Apache 2.4's event MPM can require more workers than you'd expect
When we upgraded from Ubuntu 18.04 to Ubuntu 22.04, we moved away from the prefork MPM to the event MPM. A significant reason for this shift is that our primary public web server has wound up with a high traffic level from people downloading things, often relatively large datasets (for example). My intuition was that much of the traffic was from low-rate connections that were mostly idle on the server as they waited for slow remote networks. The event MPM is supposed to have various features to deal with this sort of usage (as well as connections idle in the HTTP 'keep alive' state, waiting to see if there's more traffic).
Soon after we changed over we found that we had to raise various
event MPM limits, and since then
we've raised them twice more. This includes the limit on the number
of workers, Apache's
Our Apache metrics say that when our MaxRequestsWorkers setting was
1000, we managed to hit that limit with busy workers. We're now up
to 2,000 workers on that web server, which on the one hand feels
absurd to me but on the other hand, 1,000 clearly wasn't enough.
One possible reason for this is that I may have misunderstood how frequently connections are idle or, to quote the event MPM documentation, "where the only remaining thing to do is send the data to the client". I had assumed (without testing) that once a connection was simply writing out data from a file to the client, it fell into this state, but possibly this is only for when Apache is buffering the last remaining data itself. Since the popular requests are multi-megabyte files, they'd spend most of their transfer with Apache still reading from the files. Certainly our captured metrics suggest that we don't see very many connections that Apache's status module reports as asynchronous connections that are writing things.
For our web server's current usage, these settings are okay.
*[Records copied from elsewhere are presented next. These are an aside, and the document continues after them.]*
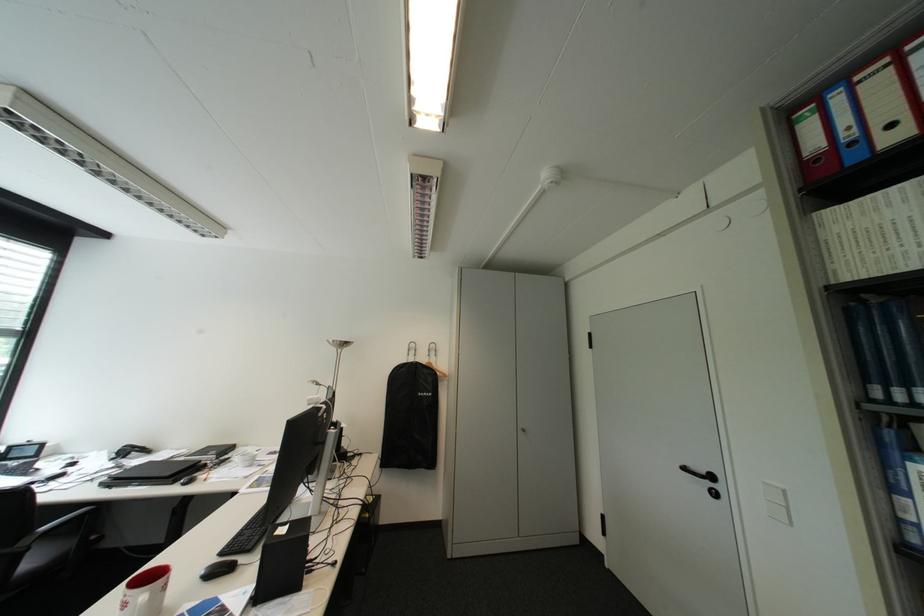
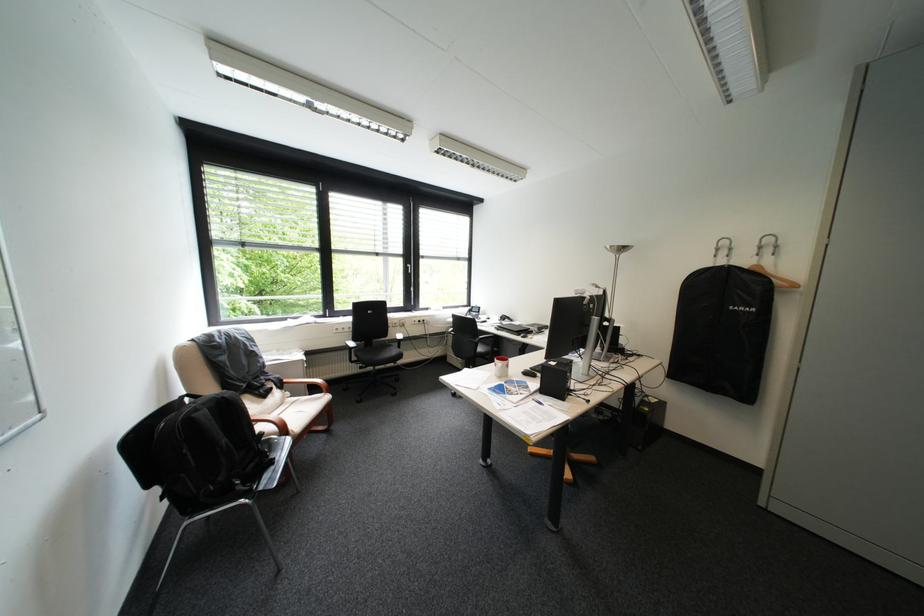
Find the pixel in the second image that matches (436,363) in the first image.

(759, 268)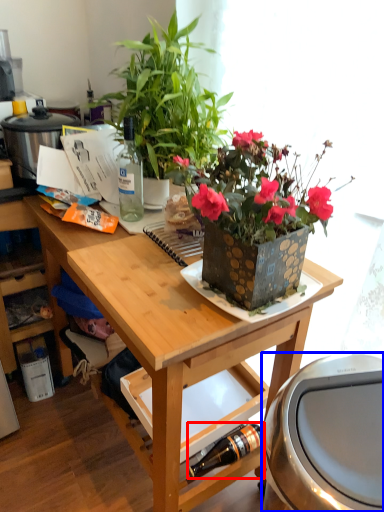
Question: Among these objects, which one is nearest to the camera, bottle (highlighted by a red box) or appliance (highlighted by a blue box)?

Choices:
 (A) bottle
 (B) appliance

Answer: (B)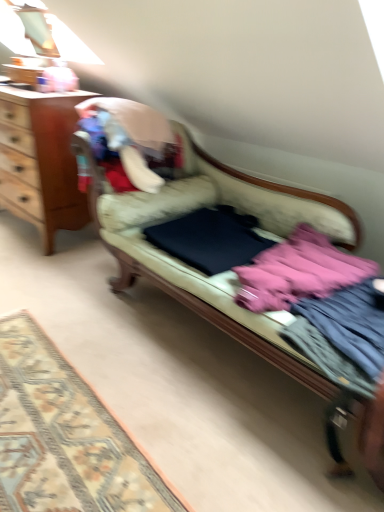
Question: From a real-world perspective, is pink fabric at right, acting as the 2th clothing starting from the back, above or below wooden desk at left?

Choices:
 (A) below
 (B) above

Answer: (A)

Question: Considering their positions, is pink fabric at right, acting as the 2th clothing starting from the back, located in front of or behind wooden desk at left?

Choices:
 (A) front
 (B) behind

Answer: (A)

Question: Estimate the real-world distances between objects in this image. Which object is farther from the carpeted rug at lower left?

Choices:
 (A) pink fabric at right, acting as the 2th clothing starting from the back
 (B) velvet beige couch at center
 (C) pink fabric at center
 (D) wooden desk at left
 (E) dark blue fabric at center, the first clothing viewed from the back

Answer: (D)

Question: Which object is positioned farthest from the dark blue fabric at center, the first clothing viewed from the back?

Choices:
 (A) carpeted rug at lower left
 (B) pink fabric at center
 (C) velvet beige couch at center
 (D) pink fabric at right, acting as the 2th clothing starting from the back
 (E) wooden desk at left

Answer: (E)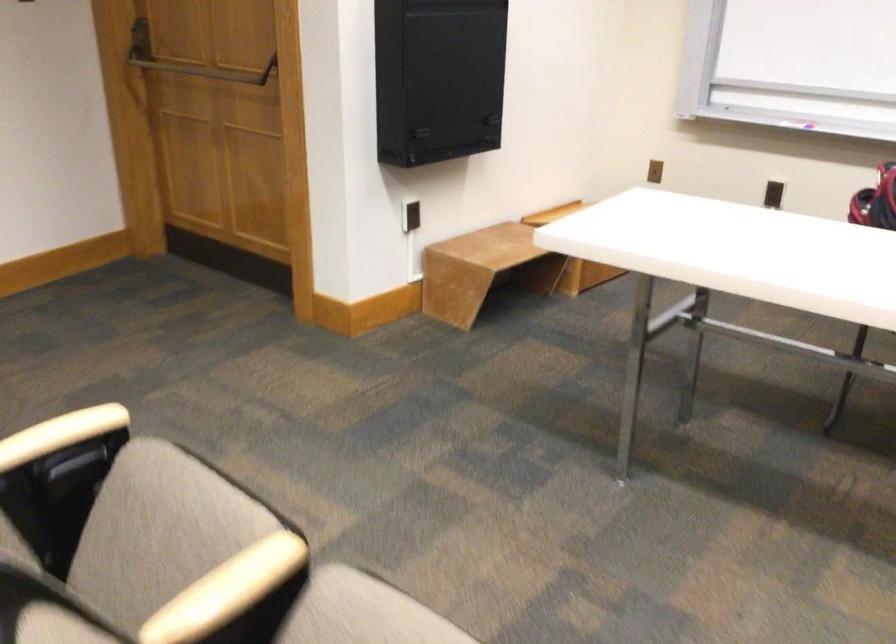
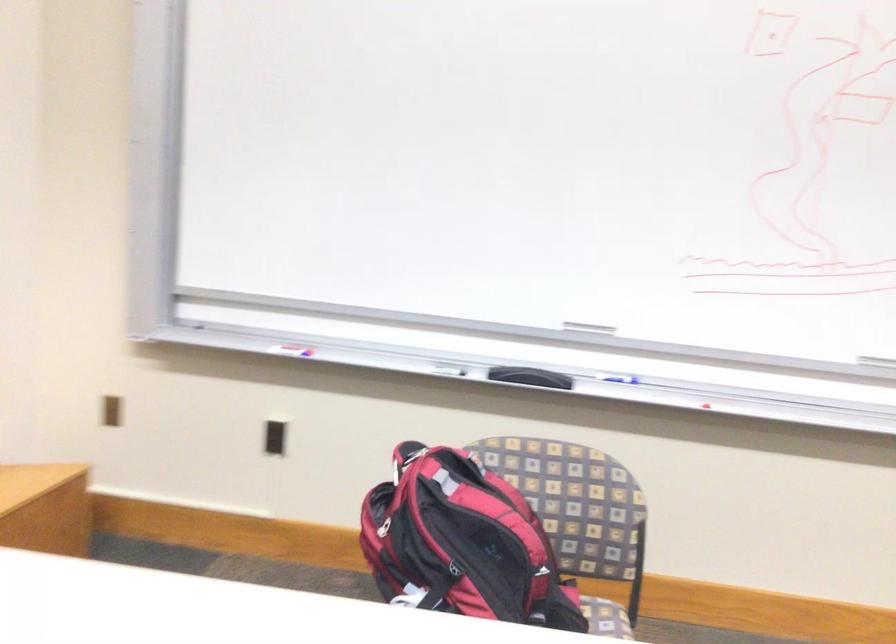
In the second image, find the point that corresponds to pixel 672 153 in the first image.

(112, 410)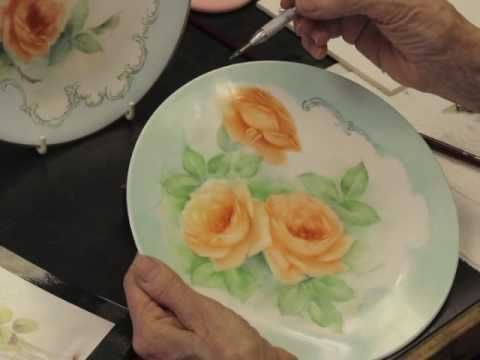
Identify the location of decorative plate stand. (43, 150).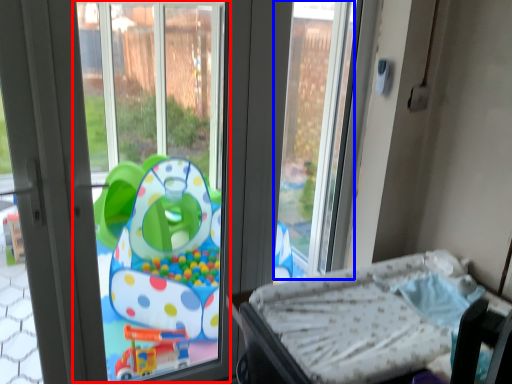
Question: Which point is further to the camera, window screen (highlighted by a red box) or window screen (highlighted by a blue box)?

Choices:
 (A) window screen
 (B) window screen

Answer: (B)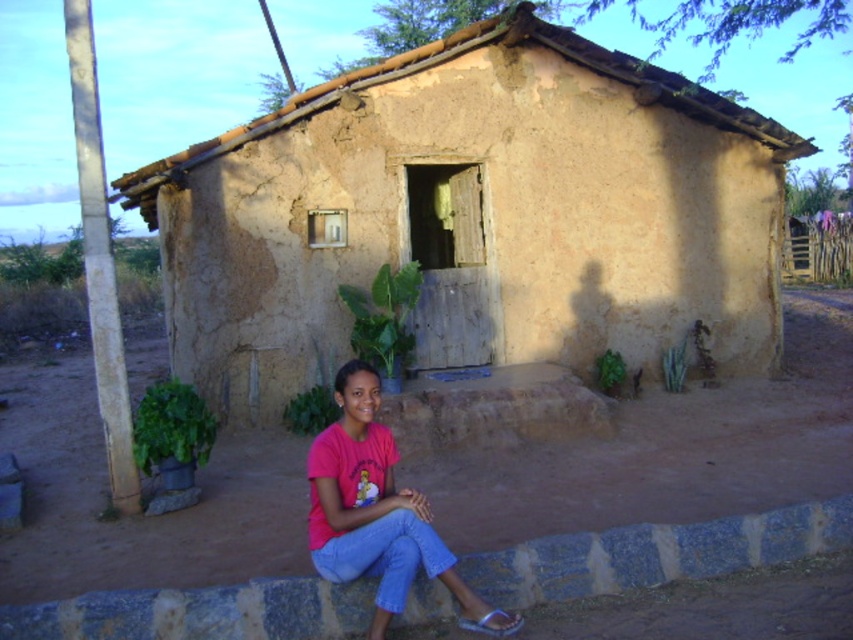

But they're unfortunately dangerous, because we allow people to run CGIs on this server, and the machine is unlikely to do well if we have even 1,000 CGIs running at the same time. In practice not many CGIs get run these days, so we're likely going to get away with it. Still, it makes me nervous and I wish we had a better solution.
(If it does become a problem I can think of some options, although they're generally terrible hacks.)